> What is needed
Every line below that carries the word "hand" needs to be copied.

Records for processing: Begin

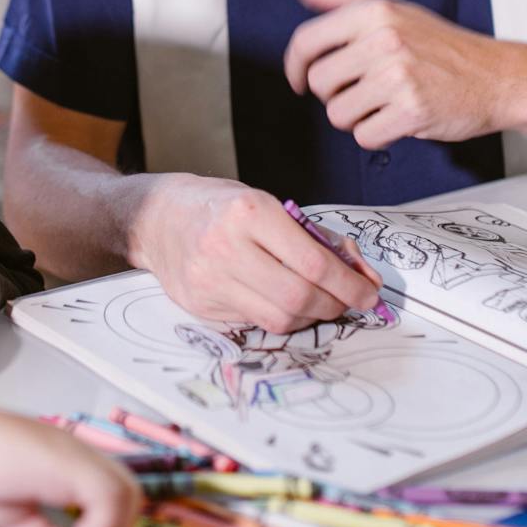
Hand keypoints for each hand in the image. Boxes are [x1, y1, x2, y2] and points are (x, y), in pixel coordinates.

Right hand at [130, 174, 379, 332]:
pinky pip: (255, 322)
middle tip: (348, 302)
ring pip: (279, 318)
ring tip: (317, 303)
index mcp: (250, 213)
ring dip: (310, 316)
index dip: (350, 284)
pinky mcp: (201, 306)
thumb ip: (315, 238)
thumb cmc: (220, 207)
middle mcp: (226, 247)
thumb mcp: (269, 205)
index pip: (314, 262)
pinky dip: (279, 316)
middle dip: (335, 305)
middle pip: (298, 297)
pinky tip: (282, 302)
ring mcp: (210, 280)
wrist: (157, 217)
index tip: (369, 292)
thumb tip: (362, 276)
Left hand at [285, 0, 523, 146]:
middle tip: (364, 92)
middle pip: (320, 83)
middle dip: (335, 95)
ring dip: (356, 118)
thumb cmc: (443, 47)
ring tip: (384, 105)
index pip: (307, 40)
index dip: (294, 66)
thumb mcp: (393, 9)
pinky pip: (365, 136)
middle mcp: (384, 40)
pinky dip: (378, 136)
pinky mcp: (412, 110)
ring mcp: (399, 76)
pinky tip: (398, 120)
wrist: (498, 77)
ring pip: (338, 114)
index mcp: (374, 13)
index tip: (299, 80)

Records for processing: End
Records for processing: Begin

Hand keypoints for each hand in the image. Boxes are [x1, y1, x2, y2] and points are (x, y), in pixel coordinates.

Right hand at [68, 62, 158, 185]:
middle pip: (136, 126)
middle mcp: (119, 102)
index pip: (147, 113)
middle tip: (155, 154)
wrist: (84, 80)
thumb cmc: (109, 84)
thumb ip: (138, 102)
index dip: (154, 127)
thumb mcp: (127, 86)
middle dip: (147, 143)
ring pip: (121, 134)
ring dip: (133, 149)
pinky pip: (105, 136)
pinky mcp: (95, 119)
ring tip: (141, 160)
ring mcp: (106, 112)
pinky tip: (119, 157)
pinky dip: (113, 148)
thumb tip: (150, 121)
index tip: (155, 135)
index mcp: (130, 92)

Records for processing: End
Records for processing: Begin

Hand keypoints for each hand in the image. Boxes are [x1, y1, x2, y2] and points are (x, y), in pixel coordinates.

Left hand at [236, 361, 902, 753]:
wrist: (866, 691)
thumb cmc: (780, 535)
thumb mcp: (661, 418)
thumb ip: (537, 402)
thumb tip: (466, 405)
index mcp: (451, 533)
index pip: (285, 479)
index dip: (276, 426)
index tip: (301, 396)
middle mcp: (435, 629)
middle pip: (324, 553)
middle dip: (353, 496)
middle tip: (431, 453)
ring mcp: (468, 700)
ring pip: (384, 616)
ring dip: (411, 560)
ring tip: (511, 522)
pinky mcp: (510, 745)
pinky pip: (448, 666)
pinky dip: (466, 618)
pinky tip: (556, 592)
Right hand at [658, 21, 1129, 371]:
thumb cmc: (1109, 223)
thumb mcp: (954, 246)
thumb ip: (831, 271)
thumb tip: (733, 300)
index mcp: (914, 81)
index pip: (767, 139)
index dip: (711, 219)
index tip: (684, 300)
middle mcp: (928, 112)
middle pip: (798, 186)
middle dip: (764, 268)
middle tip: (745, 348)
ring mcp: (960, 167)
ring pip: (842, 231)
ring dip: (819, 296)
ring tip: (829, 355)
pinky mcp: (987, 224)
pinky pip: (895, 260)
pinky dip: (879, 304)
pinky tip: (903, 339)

Records for processing: End

> Result for this exercise
Hand keypoints for each hand in the image. Boxes are [x1, y1, x2, y2] and points are (x, y), in pixel coordinates.
Right hand at [130, 174, 379, 332]:
Left hand at [285, 0, 523, 146]:
Hand keypoints for each hand in the image. Boxes are [x1, y1, x2, y2] and points are (x, y), in pixel coordinates.
Right hand at [68, 62, 158, 185]:
Hand keypoints for each hand in the image. Boxes are [x1, y1, x2, y2] and points are (x, y), in pixel coordinates.
Left hand at [236, 361, 902, 753]:
Right hand at [658, 21, 1129, 371]:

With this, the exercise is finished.